§ **WORK REQUIRED**
Excluding all pictures, please output the listing exactly.

§ **WORKING DATA**

Content starts

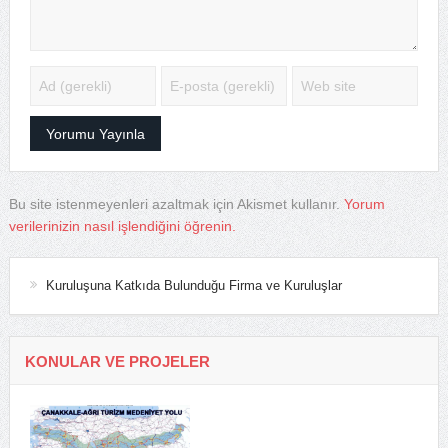
Bu site istenmeyenleri azaltmak için Akismet kullanır.
Yorum
verilerinizin nasıl işlendiğini öğrenin.
Kuruluşuna Katkıda Bulunduğu Firma ve Kuruluşlar
KONULAR VE PROJELER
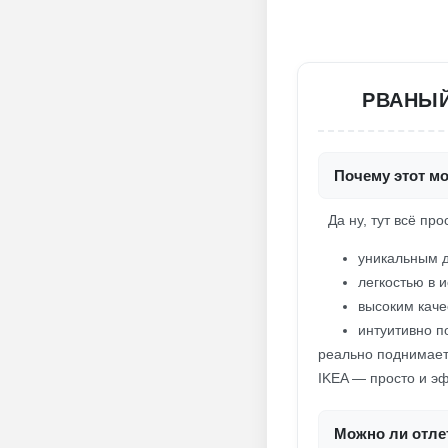
РВАНЫЙ
Почему этот мо
Да ну, тут всё про
уникальным 
легкостью в 
высоким каче
интуитивно 
реально поднимает
IKEA — просто и э
Можно ли отлет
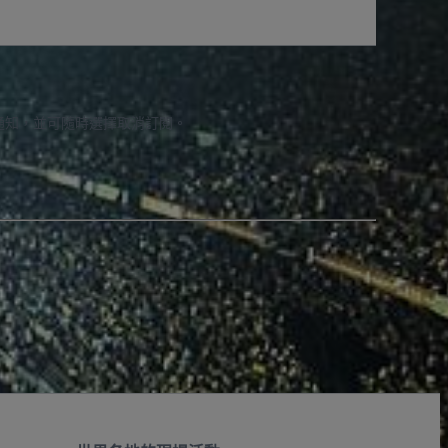
通知，並可隨時選擇取消訂閱。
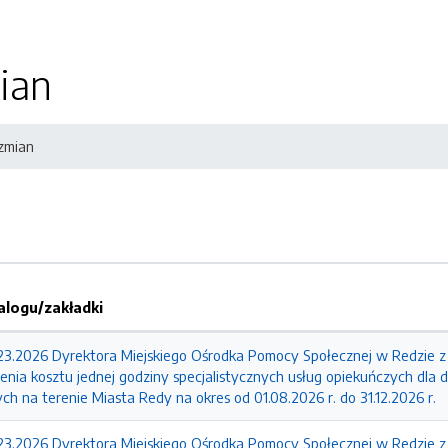
ian
 zmian
logu/zakładki
.2026 Dyrektora Miejskiego Ośrodka Pomocy Społecznej w Redzie z d
nia kosztu jednej godziny specjalistycznych usług opiekuńczych dla d
nych na terenie Miasta Redy na okres od 01.08.2026 r. do 31.12.2026 r.
.2026 Dyrektora Miejskiego Ośrodka Pomocy Społecznej w Redzie z d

Content ends

§ **YOUR RESPONSE**
Bu site istenmeyenleri azaltmak için Akismet kullanır.
Yorum
verilerinizin nasıl işlendiğini öğrenin.
Kuruluşuna Katkıda Bulunduğu Firma ve Kuruluşlar
KONULAR VE PROJELER
РВАНЫЙ
Почему этот мо
Да ну, тут всё про
уникальным 
легкостью в 
высоким каче
интуитивно 
реально поднимает
IKEA — просто и э
Можно ли отлет
通知，並可隨時選擇取消訂閱。
ian
 zmian
logu/zakładki
.2026 Dyrektora Miejskiego Ośrodka Pomocy Społecznej w Redzie z d
nia kosztu jednej godziny specjalistycznych usług opiekuńczych dla d
nych na terenie Miasta Redy na okres od 01.08.2026 r. do 31.12.2026 r.
.2026 Dyrektora Miejskiego Ośrodka Pomocy Społecznej w Redzie z d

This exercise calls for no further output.